CONSIGNE:
Restituez à l'identique le passage du texte sur le pape et les migrations vers Lampedusa qui commence par "En l'occurrence, à" et se poursuit jusqu'à "Boldrini ou Kyenge.".

TEXTE FOURNI:
◆ ◆ ◆ ◆ ◆

Il faut redire avec clarté qu'une chose est l'attention à l'individu (et en cela, on ne remerciera jamais assez les militaires italiens qui ont toujours tout fait pour sauver et soigner les immigrants en danger de mort, même quand la politique des «respigimenti» (3) avait cours); et une autre sont les politiques migratoires qui - en déterminant le nombre d'immigrants ayant la possibilité de résider dans un pays - doivent tenir compte de nombreux facteurs de toutes sortes qui permettent une réelle intégration, et aussi des règles du droit international.

Et quand le pape a fait référence à des choix socio-économiques qui favorisent la migration et les tragédies, il est absurde de le réduire à une critique de l'Occident ou de la mondialisation. Du point de vue économique, la mondialisation a apporté des avantages à tous, même si le processus n'est pas sans contradictions. Mais surtout, pour la plupart de ceux qui débarquent sur la côte sicilienne, les choix politiques des pays occidentaux ont eu une importance marginale, s'ils en ont eu une. Prenons le cas de plus de 500 réfugiés arrivés hier à Lampedusa: ils viennent du Pakistan, du Nigéria, de l'Erythrée, de la Somalie. C'est-à-dire qu'ils fuient la pauvreté et la persécution provoquée par le fondamentalisme islamique ou les derniers vestiges du communisme en Afrique. Alors, la solution n'est pas de faire venir la moitié de l'Asie et de l'Afrique en Italie, mais de s'employer pour que dans ces pays, on crée les conditions politiques et économiques grâce auxquelles la fuite n'est plus nécessaire.

Parce que - nous devons toujours garder cela à l'esprit - ceux qui meurent en mer en essayant d'atteindre les côtes italiennes ne meurent pas à cause du manque d'accueil de notre part (1), mais parce qu'il y en a qui ont facilité le départ des côtes tunisiennes ou libyennes. Et s'il n'y avait pas eu nos patrouilles en mer, le bilan aurait été beaucoup plus lourd.

La réaction aux paroles et aux gestes du pape - dans ce domaine comme dans d'autres occasions - pose cependant un problème de communication qui ne peut être éludé. La quasi-totalité de l'opinion publique va se former un jugement sur ce que dit et fait le Pape en lisant les journaux ou en regardant la télévision: ils sont une infime minorité ceux qui suivent directement ses discours ou lisent intégralement ses discour.
En l'occurrence, à titre d'exemple, la grande majorité des Italiens a une idée de ce qu'a dit le pape à Lampedusa par les déclarations de Boldrini ou Kyenge.

◆ ◆ ◆ ◆ ◆

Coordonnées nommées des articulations
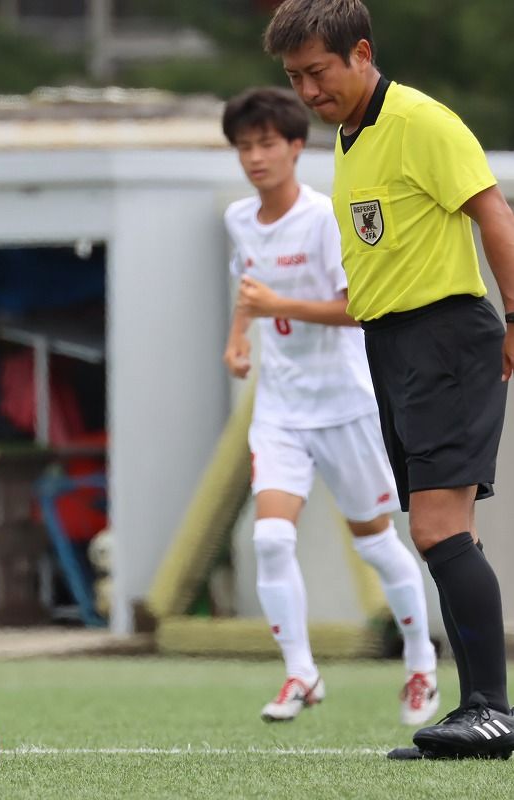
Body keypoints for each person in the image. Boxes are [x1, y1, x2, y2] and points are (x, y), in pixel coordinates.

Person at [265, 0, 514, 759]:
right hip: (394, 345)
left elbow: (493, 215)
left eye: (317, 72)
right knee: (440, 528)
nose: (307, 91)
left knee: (438, 527)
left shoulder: (418, 121)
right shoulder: (351, 135)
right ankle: (481, 711)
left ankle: (490, 710)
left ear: (361, 52)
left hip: (443, 336)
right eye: (294, 78)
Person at [220, 87, 438, 725]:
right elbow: (249, 290)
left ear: (294, 147)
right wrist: (237, 340)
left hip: (345, 404)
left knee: (375, 542)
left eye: (267, 144)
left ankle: (421, 661)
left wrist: (273, 309)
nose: (256, 157)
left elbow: (356, 308)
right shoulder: (238, 218)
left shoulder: (324, 217)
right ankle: (300, 674)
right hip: (281, 409)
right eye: (244, 146)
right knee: (268, 537)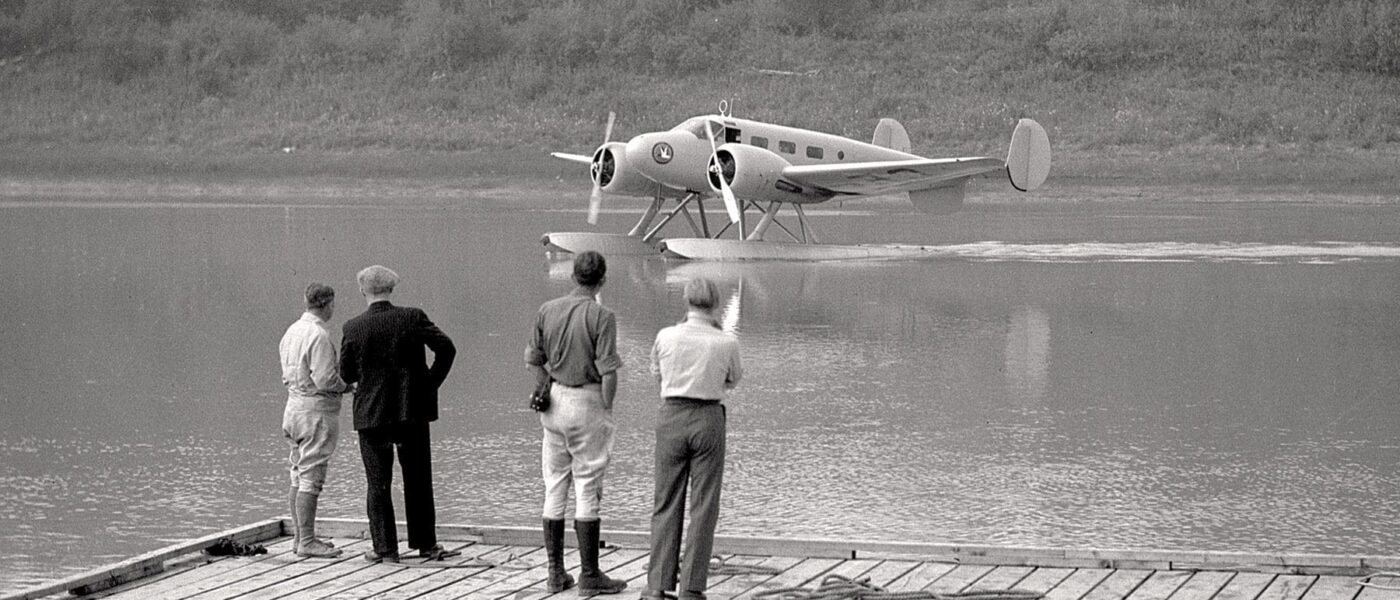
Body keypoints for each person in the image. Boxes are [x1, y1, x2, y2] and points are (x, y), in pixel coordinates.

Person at [340, 265, 459, 563]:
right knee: (418, 478)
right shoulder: (412, 316)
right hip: (412, 410)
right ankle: (426, 544)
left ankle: (385, 548)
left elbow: (346, 372)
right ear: (392, 288)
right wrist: (429, 385)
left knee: (377, 483)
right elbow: (446, 349)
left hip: (371, 413)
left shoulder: (352, 327)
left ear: (362, 290)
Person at [525, 251, 627, 596]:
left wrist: (545, 387)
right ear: (602, 280)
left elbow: (533, 361)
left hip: (553, 402)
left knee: (554, 485)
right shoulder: (602, 316)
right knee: (586, 485)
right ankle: (589, 575)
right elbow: (609, 371)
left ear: (573, 277)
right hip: (587, 400)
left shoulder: (547, 309)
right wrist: (606, 406)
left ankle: (555, 574)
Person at [642, 277, 742, 600]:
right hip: (708, 418)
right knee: (704, 504)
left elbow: (655, 372)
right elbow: (734, 378)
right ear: (714, 304)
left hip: (671, 415)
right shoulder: (725, 341)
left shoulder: (665, 336)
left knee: (666, 501)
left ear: (686, 300)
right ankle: (692, 587)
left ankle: (657, 585)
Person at [278, 283, 351, 559]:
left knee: (297, 471)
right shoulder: (318, 335)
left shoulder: (291, 331)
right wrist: (347, 386)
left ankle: (300, 536)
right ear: (326, 303)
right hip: (315, 412)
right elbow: (324, 379)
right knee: (312, 477)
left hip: (293, 408)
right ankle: (307, 540)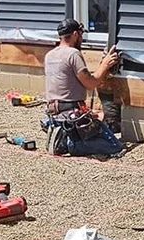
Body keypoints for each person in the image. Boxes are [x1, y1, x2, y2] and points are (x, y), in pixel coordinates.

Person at [42, 18, 124, 156]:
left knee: (98, 125)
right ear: (75, 34)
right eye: (80, 35)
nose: (81, 39)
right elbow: (91, 84)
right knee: (114, 146)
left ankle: (63, 139)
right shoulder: (73, 54)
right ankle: (70, 144)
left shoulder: (50, 55)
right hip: (71, 115)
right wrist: (105, 65)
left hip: (55, 115)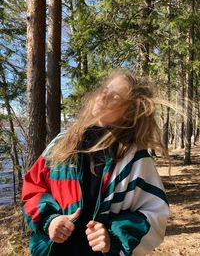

◆ ◆ ◆ ◆ ◆

RÉPONSE ATTENDUE:
En l'occurrence, à titre d'exemple, la grande majorité des Italiens a une idée de ce qu'a dit le pape à Lampedusa par les déclarations de Boldrini ou Kyenge.